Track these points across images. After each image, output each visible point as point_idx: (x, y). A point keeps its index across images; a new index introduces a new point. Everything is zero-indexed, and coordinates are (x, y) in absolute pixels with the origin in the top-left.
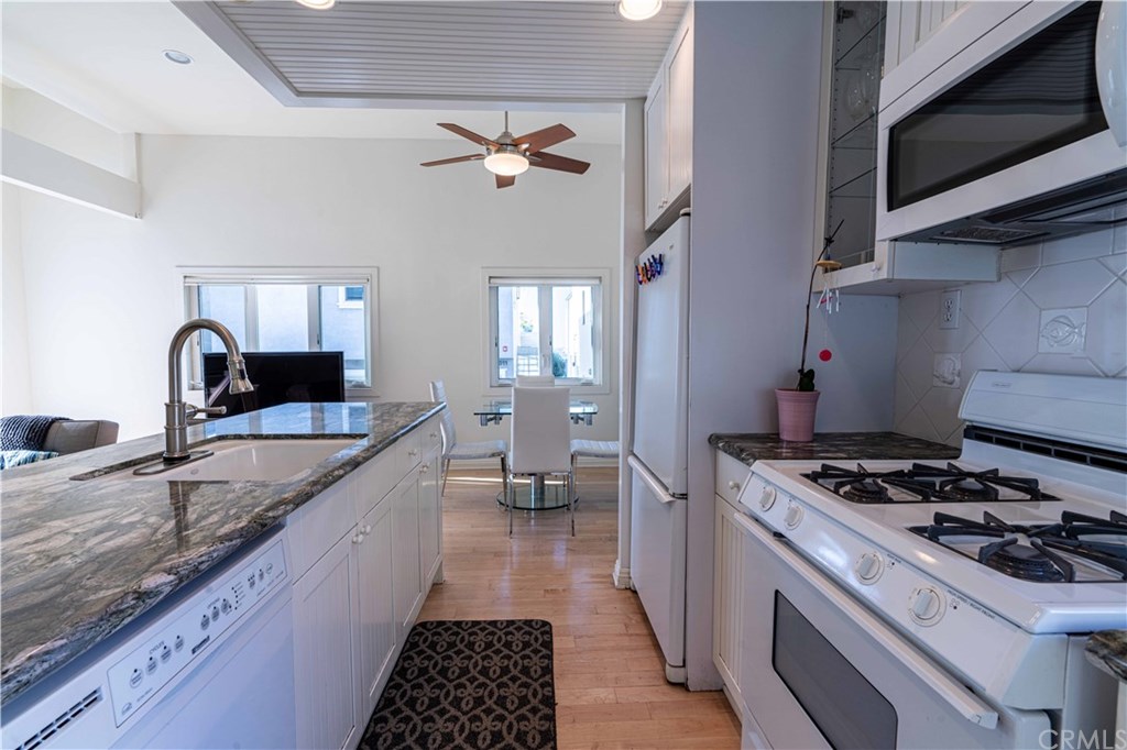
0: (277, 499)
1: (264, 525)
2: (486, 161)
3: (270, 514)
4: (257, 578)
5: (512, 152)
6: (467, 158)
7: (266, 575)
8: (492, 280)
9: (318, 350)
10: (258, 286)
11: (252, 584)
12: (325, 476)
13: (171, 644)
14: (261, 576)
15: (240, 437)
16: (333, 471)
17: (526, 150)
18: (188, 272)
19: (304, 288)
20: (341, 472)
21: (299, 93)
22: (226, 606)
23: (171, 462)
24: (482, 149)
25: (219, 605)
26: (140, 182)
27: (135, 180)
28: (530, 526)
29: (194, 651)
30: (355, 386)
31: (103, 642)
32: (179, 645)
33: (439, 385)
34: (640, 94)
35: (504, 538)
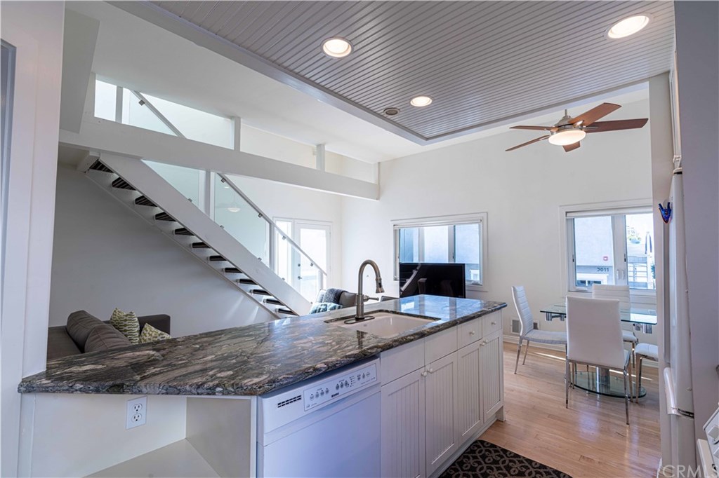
= = = =
» **Aim of the exercise**: Can you retype every line of the records above exactly, leaving the pictures out?

» **Response to the task**:
Track these points across images. After each image, output each visible point as point_idx: (x, y). A point keeps its index across images; a new index introduces a new point. Everything is zero-indexed, and coordinates are (x, y) in absolute pixels with the origin in the top-left.
0: (277, 499)
1: (264, 525)
2: (486, 161)
3: (270, 514)
4: (257, 578)
5: (512, 152)
6: (467, 158)
7: (266, 575)
8: (492, 280)
9: (318, 350)
10: (258, 286)
11: (252, 584)
12: (325, 476)
13: (171, 644)
14: (261, 576)
15: (240, 437)
16: (333, 471)
17: (526, 150)
18: (188, 272)
19: (304, 288)
20: (341, 472)
21: (299, 93)
22: (226, 606)
23: (171, 462)
24: (482, 149)
25: (219, 605)
26: (140, 182)
27: (135, 180)
28: (530, 526)
29: (194, 651)
30: (355, 386)
31: (103, 642)
32: (179, 645)
33: (439, 385)
34: (640, 94)
35: (504, 538)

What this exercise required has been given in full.